Darwin. Les professeurs confrontés au doute des élèves

Alors que le monde célèbre les 150 ans de la théorie de l'évolution chère à Charles Darwin, l'idée que le monde est d'essence divine, véhiculée par des lycéens créationnistes, nourrit une contestation de plus en plus vive chez les élèves. Témoignage de professeurs de SVT (sciences et vie de la terre).  

Né il y a 200 ans, Charles Darwin est à l'origine...de l'Origine des espèces. DR
Né il y a 200 ans, Charles Darwin est à l'origine...de l'Origine des espèces. DR

"Nous avons depuis 5-6 ans des retours du terrain qui indiquent une montée du créationnisme en France alors qu'auparavant, c'était exceptionnel", dit Annie Mamecier, doyenne du groupe des Sciences de la vie et de la terre à l'Inspection générale de l'Education nationale. 

Le créationnisme rejette l'idée de l'évolution et postule que Dieu a crée l'univers en une semaine. Né chez les chrétiens au XIXe siècle, il a été relayé par les Témoins de Jéhovah et par des créationnistes islamistes depuis les années 1980. 

Hostiles à Darwin
Mme Mamecier évalue "entre 5 et 10%" le nombre d'élèves qui expriment durant les cours ou sur leurs copies leur hostilité aux théories de Darwin et précise que "les élèves qui manifestent le plus sont d'origine musulmane". 

"Il y a deux types de réactions: des réactions plutôt isolées venant d'élèves qui ont été élevés dans une croyance religieuse et des réactions un peu plus organisées, qui se rapprochent du dessein organisé américain et viennent d'élèves relativement manipulés".
Sophie Mouge, professeure de SVT au lycée Jean-Jaurès à Montreuil, a essuyé deux contestations parmi les 31 élèves de sa classe, lors d'un cours sur l'évolution des végétaux. "Ca s'est traduit par de petits ricanements quand je parlais. Les élèves cherchaient à me tourner en dérision. Un élève m'a dit Non, non, dans le Coran, ça n'est pas écrit cela!", raconte la jeune femme. 

Dans le Coran
Pour Jean-Baptiste de Panafieu, qui a passé plusieurs mois au lycée Jean-Jaurès dans le cadre d'un documentaire, ces élèves contestataires "puisent leurs informations sur internet, sur des sites créationnistes, antidarwiniens, comme le site du turc Harun Yahya". 

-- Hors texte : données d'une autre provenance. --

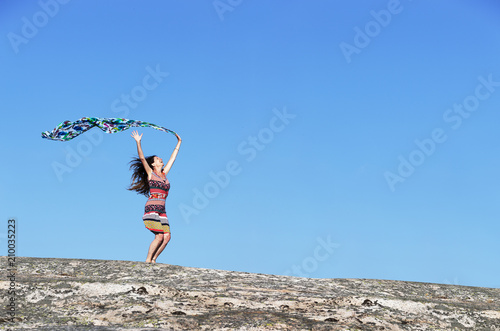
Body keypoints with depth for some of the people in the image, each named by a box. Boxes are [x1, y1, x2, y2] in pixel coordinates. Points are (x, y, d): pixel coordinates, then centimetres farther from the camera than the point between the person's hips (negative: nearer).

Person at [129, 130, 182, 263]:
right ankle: (148, 260, -7)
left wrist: (179, 143, 33)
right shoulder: (150, 174, 5)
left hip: (162, 211, 6)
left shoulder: (163, 174, 19)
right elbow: (142, 158, -8)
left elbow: (172, 158, 26)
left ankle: (153, 260, 2)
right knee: (159, 237, -16)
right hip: (151, 208, -6)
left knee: (167, 237, -7)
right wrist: (138, 142, -17)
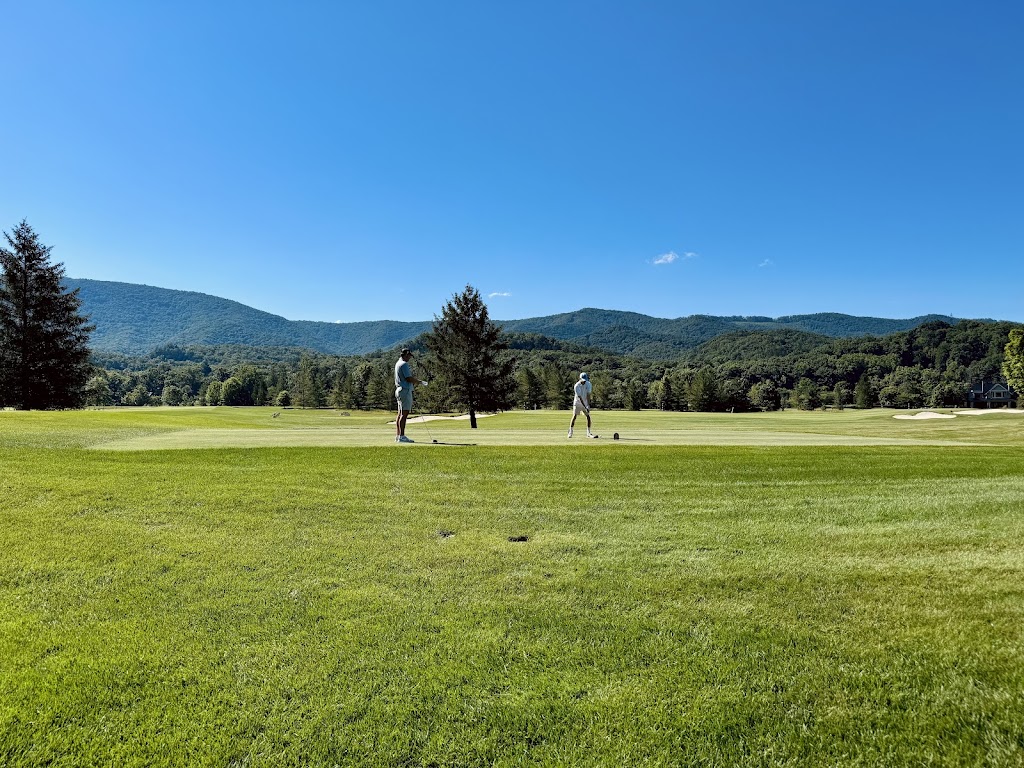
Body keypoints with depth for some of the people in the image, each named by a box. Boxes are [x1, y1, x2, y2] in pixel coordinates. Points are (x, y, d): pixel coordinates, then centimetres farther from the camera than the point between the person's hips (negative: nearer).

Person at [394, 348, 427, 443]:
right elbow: (409, 379, -18)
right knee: (404, 413, -11)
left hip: (400, 390, 11)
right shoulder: (404, 364, -14)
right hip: (405, 390, -11)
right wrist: (419, 382, -3)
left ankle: (398, 436, 11)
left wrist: (418, 381, 15)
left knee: (401, 414, 10)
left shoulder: (398, 363, 19)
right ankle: (401, 436, -12)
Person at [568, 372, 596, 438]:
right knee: (574, 416, -9)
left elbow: (588, 395, -14)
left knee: (588, 416, -4)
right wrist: (585, 407, -30)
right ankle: (570, 432, 1)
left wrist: (588, 405, -23)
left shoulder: (588, 384, -11)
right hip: (577, 402, -3)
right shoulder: (576, 386, -22)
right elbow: (580, 397, -25)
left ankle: (588, 433, 1)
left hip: (585, 402, 3)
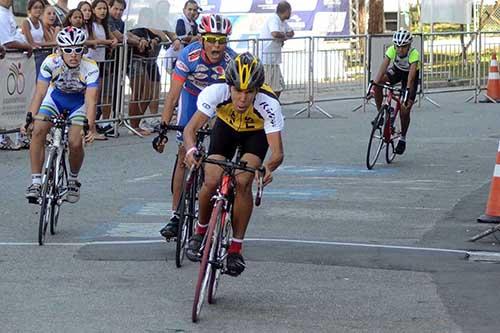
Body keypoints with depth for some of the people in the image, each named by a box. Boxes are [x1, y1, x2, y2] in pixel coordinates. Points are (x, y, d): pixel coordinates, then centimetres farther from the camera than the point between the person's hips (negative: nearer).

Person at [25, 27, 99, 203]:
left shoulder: (90, 68, -30)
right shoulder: (51, 63, -28)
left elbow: (91, 100, -35)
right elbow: (39, 93, -30)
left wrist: (91, 126, -49)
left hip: (79, 102, -1)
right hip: (55, 97, 1)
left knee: (75, 143, -19)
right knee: (38, 131, -22)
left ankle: (73, 179, 11)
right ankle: (36, 181, -14)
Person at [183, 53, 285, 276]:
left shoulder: (269, 104, -38)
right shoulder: (216, 92, -36)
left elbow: (277, 151, -40)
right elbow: (191, 128, -32)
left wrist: (268, 167, -62)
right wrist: (191, 149, -54)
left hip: (256, 133, -1)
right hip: (226, 127, 1)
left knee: (243, 183, -23)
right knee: (211, 182, -17)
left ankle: (236, 248, -10)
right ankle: (201, 231, 12)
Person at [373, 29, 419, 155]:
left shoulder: (414, 54, -36)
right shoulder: (391, 50, -29)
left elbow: (411, 76, -45)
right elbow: (383, 68, -36)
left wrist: (407, 92, -57)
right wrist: (374, 84, -49)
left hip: (410, 74, -3)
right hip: (396, 70, 3)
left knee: (405, 110, -8)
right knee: (378, 84, -29)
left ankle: (402, 138, 13)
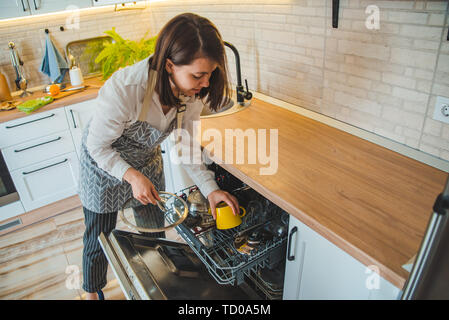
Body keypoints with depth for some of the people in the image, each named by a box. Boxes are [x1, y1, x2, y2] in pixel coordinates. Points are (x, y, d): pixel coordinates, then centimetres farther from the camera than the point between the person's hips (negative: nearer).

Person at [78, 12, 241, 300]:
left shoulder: (192, 90, -22)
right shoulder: (125, 89, -40)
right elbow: (97, 145, -23)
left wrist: (210, 188, -20)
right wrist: (132, 176, -36)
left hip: (147, 159, 5)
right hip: (104, 162, -4)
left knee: (155, 230, 20)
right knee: (99, 238, 13)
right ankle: (92, 292, 46)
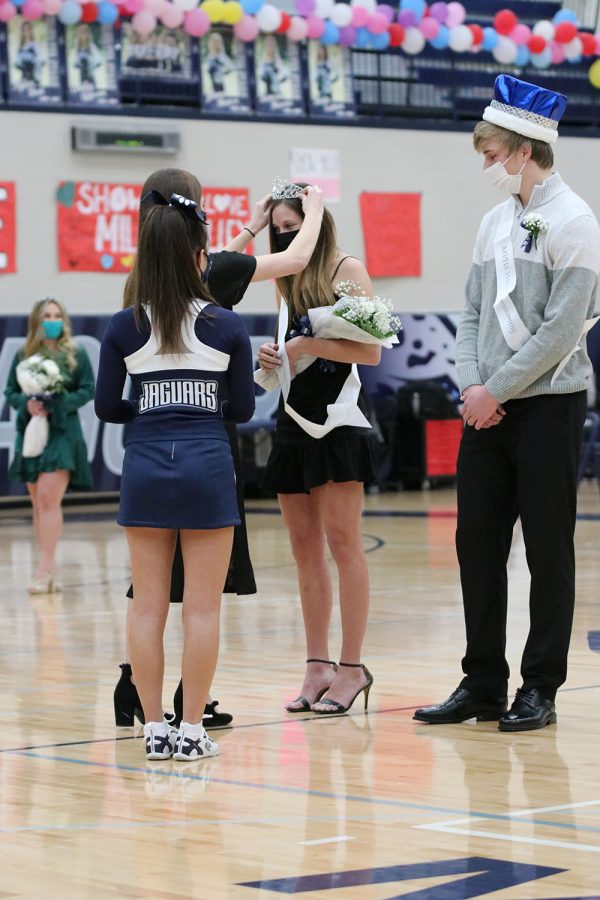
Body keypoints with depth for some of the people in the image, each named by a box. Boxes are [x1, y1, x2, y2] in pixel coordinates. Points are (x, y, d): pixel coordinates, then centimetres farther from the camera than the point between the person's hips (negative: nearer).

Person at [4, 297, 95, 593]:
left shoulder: (76, 354, 0)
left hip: (63, 433, -4)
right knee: (38, 502, 7)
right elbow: (10, 391, 10)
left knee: (49, 499, -13)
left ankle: (44, 570, -12)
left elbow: (88, 390, -2)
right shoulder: (24, 355, 8)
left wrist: (58, 404, -15)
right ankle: (49, 570, 15)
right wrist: (26, 403, -11)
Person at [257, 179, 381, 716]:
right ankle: (318, 667, 11)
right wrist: (274, 360, 3)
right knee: (304, 547, 7)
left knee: (342, 542, -7)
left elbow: (371, 352, -11)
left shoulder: (347, 270, -4)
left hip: (336, 420, -7)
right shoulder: (289, 282, 15)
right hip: (293, 421, 7)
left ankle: (352, 667, -4)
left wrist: (307, 345, -17)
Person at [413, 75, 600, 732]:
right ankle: (483, 683, 17)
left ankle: (539, 690, 7)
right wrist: (470, 386, -2)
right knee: (477, 543, 7)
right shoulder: (496, 222, 13)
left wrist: (496, 390, -13)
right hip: (487, 408, 7)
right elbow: (473, 313, 14)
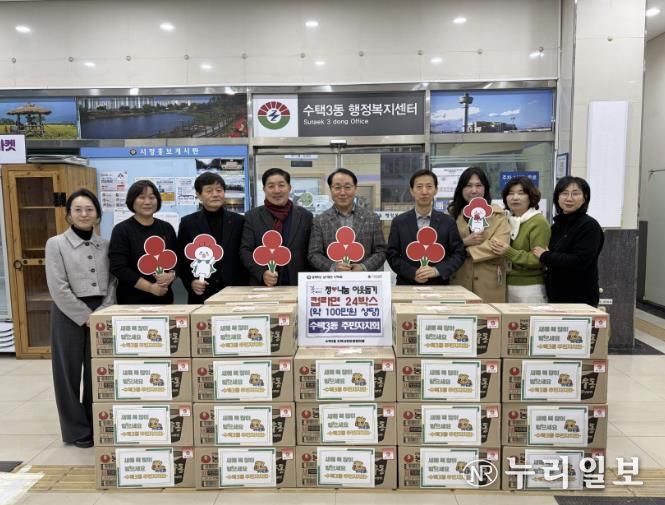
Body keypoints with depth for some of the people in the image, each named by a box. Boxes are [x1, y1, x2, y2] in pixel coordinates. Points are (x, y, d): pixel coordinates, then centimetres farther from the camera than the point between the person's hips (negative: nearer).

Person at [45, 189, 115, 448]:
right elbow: (58, 288, -11)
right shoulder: (56, 244, -3)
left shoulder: (105, 245, 7)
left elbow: (112, 283, 5)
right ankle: (77, 430, 21)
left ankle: (98, 425, 25)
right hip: (69, 315, -3)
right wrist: (85, 315, -13)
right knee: (69, 372, 6)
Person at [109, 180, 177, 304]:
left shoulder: (167, 228, 8)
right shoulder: (121, 230, -4)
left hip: (164, 298, 4)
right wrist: (150, 287, -17)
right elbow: (118, 268, -11)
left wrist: (171, 275, -12)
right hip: (132, 300, -3)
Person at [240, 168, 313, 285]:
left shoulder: (305, 216, 6)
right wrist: (262, 273, -14)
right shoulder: (252, 217, 6)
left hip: (298, 286, 0)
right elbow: (245, 251, 2)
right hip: (262, 286, 0)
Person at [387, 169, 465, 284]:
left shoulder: (448, 222, 2)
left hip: (439, 286, 0)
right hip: (407, 285, 0)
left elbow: (459, 254, 2)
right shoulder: (399, 222, 1)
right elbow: (392, 256, 0)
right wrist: (413, 273, -14)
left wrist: (437, 270, -13)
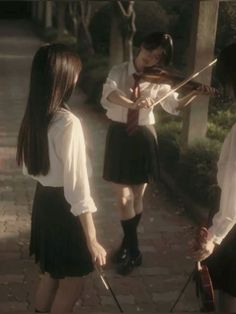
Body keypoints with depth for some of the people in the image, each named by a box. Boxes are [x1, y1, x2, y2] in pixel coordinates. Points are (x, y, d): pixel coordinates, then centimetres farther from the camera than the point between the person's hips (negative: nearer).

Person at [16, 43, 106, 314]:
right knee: (70, 284, 13)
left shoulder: (33, 116, -1)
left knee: (50, 276, 26)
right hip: (64, 209, -8)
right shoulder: (68, 122, -26)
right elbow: (77, 187, -26)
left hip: (42, 202, 8)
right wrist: (92, 240, -20)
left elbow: (29, 168, 11)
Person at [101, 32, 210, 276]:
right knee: (124, 198, -2)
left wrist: (193, 94, -13)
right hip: (119, 137, -1)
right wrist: (131, 104, -45)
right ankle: (133, 250, 15)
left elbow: (174, 106, 3)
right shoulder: (119, 71, -7)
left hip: (144, 138, 1)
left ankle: (127, 245, 29)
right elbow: (110, 92, -28)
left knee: (137, 197, 10)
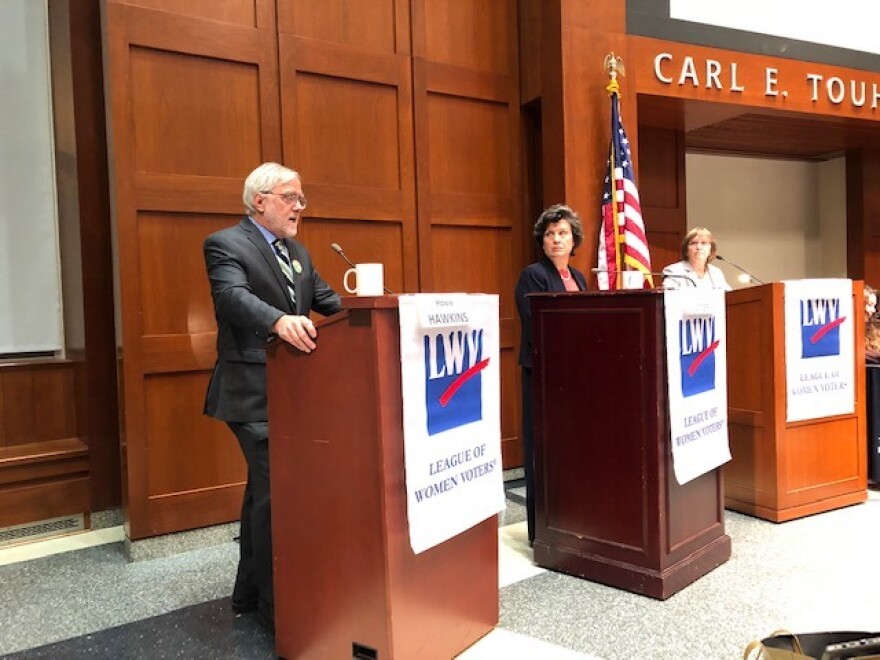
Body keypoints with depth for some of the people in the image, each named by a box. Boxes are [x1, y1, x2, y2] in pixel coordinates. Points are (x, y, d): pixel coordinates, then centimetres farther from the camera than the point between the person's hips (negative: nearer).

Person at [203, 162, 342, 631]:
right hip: (253, 391, -8)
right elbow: (234, 296, -26)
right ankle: (275, 602, 7)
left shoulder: (297, 252, 17)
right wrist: (279, 320, -45)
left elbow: (328, 301, 12)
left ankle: (249, 593, 31)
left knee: (264, 490, 16)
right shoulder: (225, 244, -7)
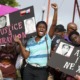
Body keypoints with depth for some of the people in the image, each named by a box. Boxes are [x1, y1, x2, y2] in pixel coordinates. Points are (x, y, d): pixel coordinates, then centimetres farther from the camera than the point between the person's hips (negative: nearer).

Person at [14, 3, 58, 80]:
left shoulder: (48, 38, 4)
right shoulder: (30, 41, 12)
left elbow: (53, 24, -8)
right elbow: (26, 56, 6)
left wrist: (55, 10, -16)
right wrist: (20, 43, -2)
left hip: (42, 70, -2)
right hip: (29, 69, 3)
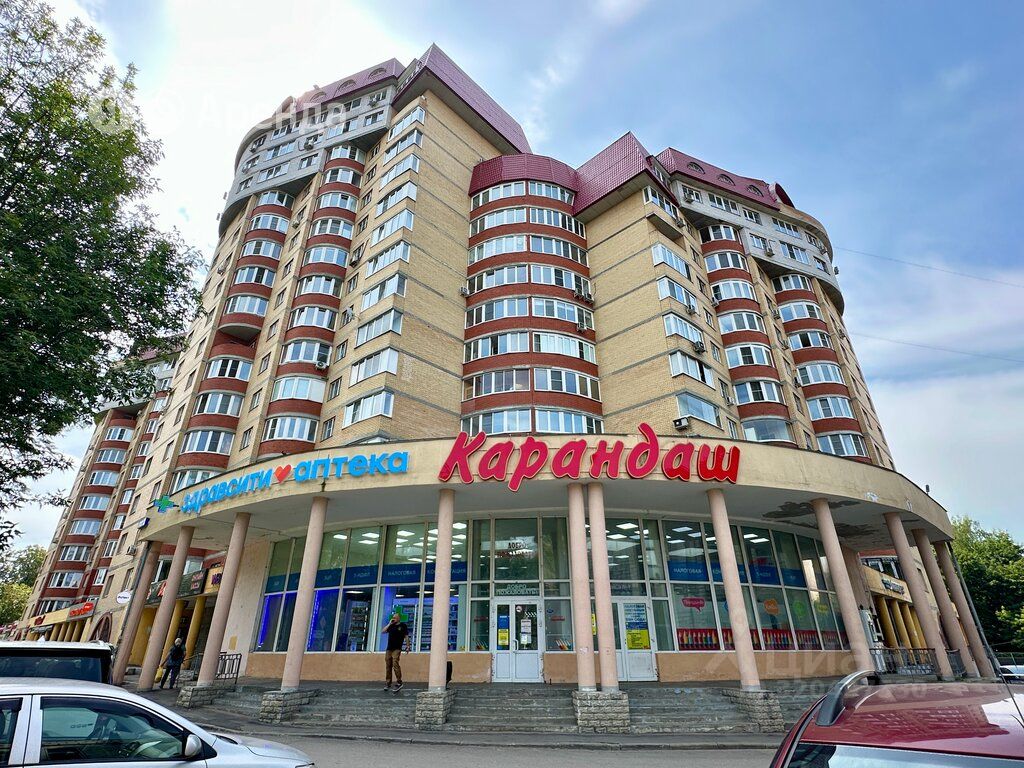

En janvier 2007, ce prédicateur avait envoyé massivement aux établissements scolaires l'Atlas de la Création, un livre développant au nom du Coran les thèses créationnistes. Le ministère de l'Education nationale avait riposté en organisant en novembre 2008 un colloque pour "donner aux enseignants des moyens de répondre aux attaques", rappelle Annie Mamecier. 

Critique plus affirmée
Mais pour Carole Diamant, professeure de philosophie au lycée Auguste Blanqui à Saint-Ouen et auteure de "Ecole terrain miné" (*) les "critiques" des élèves sont plus profondes et ont évolué depuis le début des années 2000. "Quand j'ai écrit mon livre, en 2004, la critique était superficielle, spontanée et répétée. C'est quelque chose qui faisait référence à des prêches ou à une opinion religieuse entendue ici ou là", explique Carole Diamant. 

"Aujourd'hui, les enfants sont sûrs de leurs croyances. Ils restent sur leurs positions. Ils disent: Allez-y, racontez-nous Darwin mais nous, on n'y croit pas!". 

D'après Pierre Clément, professeur à l'université Lyon 1 et co-auteur d'une étude sur le créationnisme effectuée dans dix-neuf pays, la France compterait "2% de professeurs créationnistes", à comparer avec les "50% de profs créationnistes au Liban ou au Burkina Faso". Toutefois, "la France est le pays où il y a le moins de créationnistes radicaux", insiste Pierre Clément en ajoutant: "Il y a certes une pression du créationnisme mais la France résiste très bien.